Читать книгу Воспоминания - Сергей Пынзарь - Страница 8
Детство в Сибири
Мужичок с ноготок
ОглавлениеОднажды, в студеную зимнюю пору
Я из лесу вышел; был сильный мороз.
Гляжу, поднимается медленно в гору
Лошадка, везущая хворосту воз.
И шествуя важно, в спокойствии чинном,
Лошадку ведет под уздцы мужичок
В больших сапогах, в полушубке овчинном,
В больших рукавицах… а сам с ноготок!
Да простит меня великий Некрасов – не корысти ради, а для сравнения напоминания. Но начну я с другого. Ну ее, эту работу, от которой кони дохнут. Не волк, в лес не убежит. Об играх наших и забавах детей пятидесятых. Зима, мне скоро шесть, вся детвора катается на склонах. У одних салазки, другие на лыжах самодельных. Редко у кого покупные. Самые красивые салазки – от деревенского мастера по этой части. Детей много, а мастер один. Хотелось и мне, просил – не дошла очередь. Больше всего катались на лотках. Так называли в деревне эту самоделку. С утра запрашивал у Гугла – не знает Гугл такую самоделку, хотя запрашивал по-разному. Чего теперь только нету в продаже, и самоделок разных. Всякое-разное выдает, но такого нету.
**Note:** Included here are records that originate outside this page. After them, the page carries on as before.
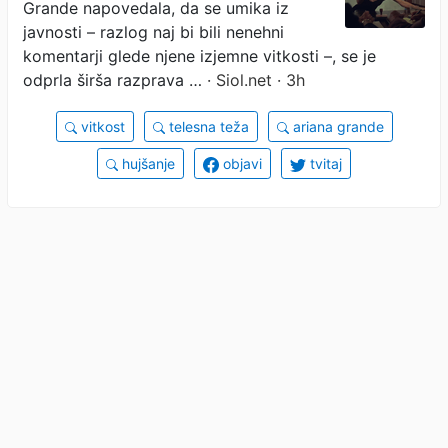
Grande napovedala, da se umika iz
javnosti – razlog naj bi bili nenehni
komentarji glede njene izjemne vitkosti –, se je
odprla širša razprava …
· Siol.net · 3h
vitkost
telesna teža
ariana grande
hujšanje
objavi
tvitaj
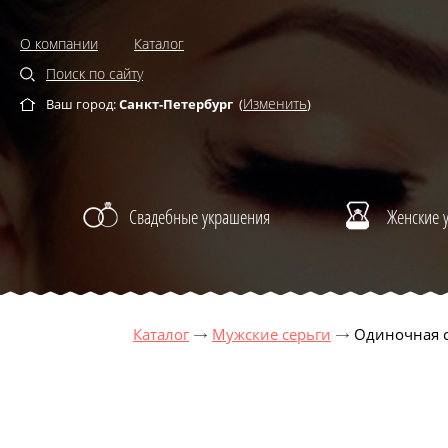
О компании
Каталог
Поиск по сайту
Изменить
Ваш город:
Санкт-Петербург
(
)
Свадебные украшения
Женские 
Каталог
Мужские серьги
Одиночная с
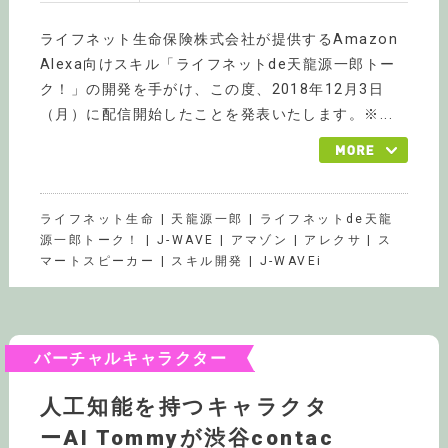
ライフネット生命保険株式会社が提供するAmazon
Alexa向けスキル「ライフネットde天龍源一郎トー
ク！」の開発を手がけ、この度、2018年12月3日
（月）に配信開始したことを発表いたします。※...
ライフネット生命 | 天龍源一郎 | ライフネットde天龍
源一郎トーク！ | J-WAVE | アマゾン | アレクサ | ス
マートスピーカー | スキル開発 | J-WAVEi
バーチャルキャラクター
人工知能を持つキャラクタ
ーAI Tommyが渋谷contac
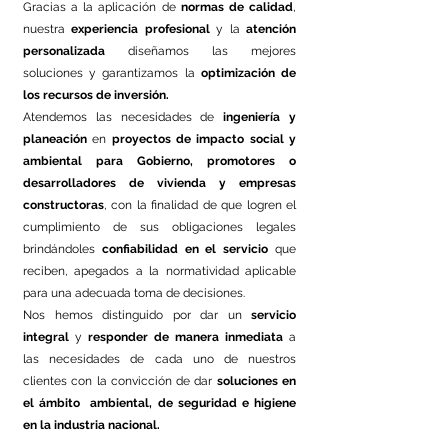
Gracias a la aplicación de
normas de calidad
,
nuestra
experiencia profesional
y la
atención
personalizada
diseñamos las mejores
soluciones y garantizamos la
optimización de
los recursos de inversión.
Atendemos las necesidades de
ingeniería y
planeación
en
proyectos de impacto social y
ambiental
para Gobierno, promotores o
desarrolladores de vivienda y empresas
constructoras
, con la finalidad de que logren el
cumplimiento de sus obligaciones legales
brindándoles
confiabilidad en el servicio
que
reciben, apegados a la normatividad aplicable
para una adecuada toma de decisiones.
Nos hemos distinguido por dar un
servicio
integral
y
responder de manera inmediata
a
las necesidades de cada uno de nuestros
clientes con la convicción de dar
soluciones en
el ámbito ambiental, de seguridad e higiene
en la industria nacional.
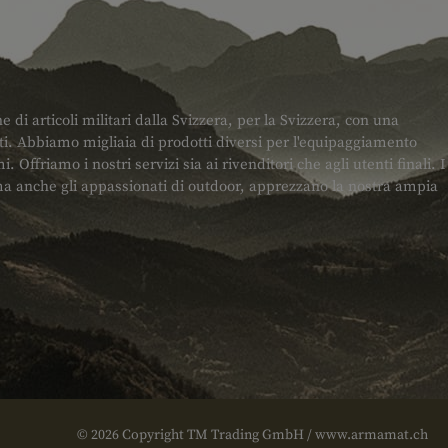
di articoli militari dalla Svizzera, per la Svizzera, con una
. Abbiamo migliaia di prodotti diversi per l'equipaggiamento
i. Offriamo i nostri servizi sia ai rivenditori che agli utenti finali. I
, ma anche gli appassionati di outdoor, apprezzano la nostra ampia
© 2026 Copyright TM Trading GmbH / www.armamat.ch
Берется толстая широкая доска длиной чуть больше метра. Перед закругляется по бокам и снизу. Доска не строгается, а низ, наоборот, чем шершавее, тем лучше. В задней части, отступив от края приблизительно тридцать сантиметров, сверлятся или пробиваются стамеской два отверстия, чуть с наклоном в стороны – это будут ручки. Примерно посередине еще два отверстия. Туда вставляются и крепятся две короткие ножки. Между ними и между ручками крепятся перекладины. На перекладины дощечка, это сиденье. Всё, зимний самокат готов.
Вижу себя у соседа дяди Кости. Вместе с Шуриком ждем свежие лепешки от коровы. Подле тетя Нюра смеется, подшучивает: «Смотрите не прозевайте, ведро подставьте». Дождались, этими лепешками мажем-штукатурим днище самокатов. Ждем, когда замерзнет, обливаем водой, опять ждем. Еще раз поливаем, ждем. Так несколько раз, пока днище не покроется ровным слоем льда. Наконец, готово, можно на горку, кататься. Один позади на доске стоит и рулит своим наклоном, другой на сидушке сидит. Горка перед домом моим. Можно по снегу, но лучше по накатанной дороге: самокат летит, звонко гремит. В гору толкаем, с горы летим. Был случай: скатились вниз, толкаем гурьбой свои самокаты и санки в гору. Вдруг звук мотора, сверху едут двое на мотоцикле без коляски. Вся пацанва бегом с дороги, все перебежали на одну сторону, я один оказался на другой. Чертов мотоцикл, откуда только взялся в нашей деревне, пока ни одного не было. Рванул и я к ребятам. На дороге поскользнулся, упал, встать уже не успел – мотоцикл через меня, через голову мою проехал, через ухо мое. С двумя взрослыми. Как черепушка не треснула? Наверно, дистрофики были те мотоциклисты. Так и уехали без остановки, а я живой вот. На следующую зиму я уже и лыжи себе выстрогал.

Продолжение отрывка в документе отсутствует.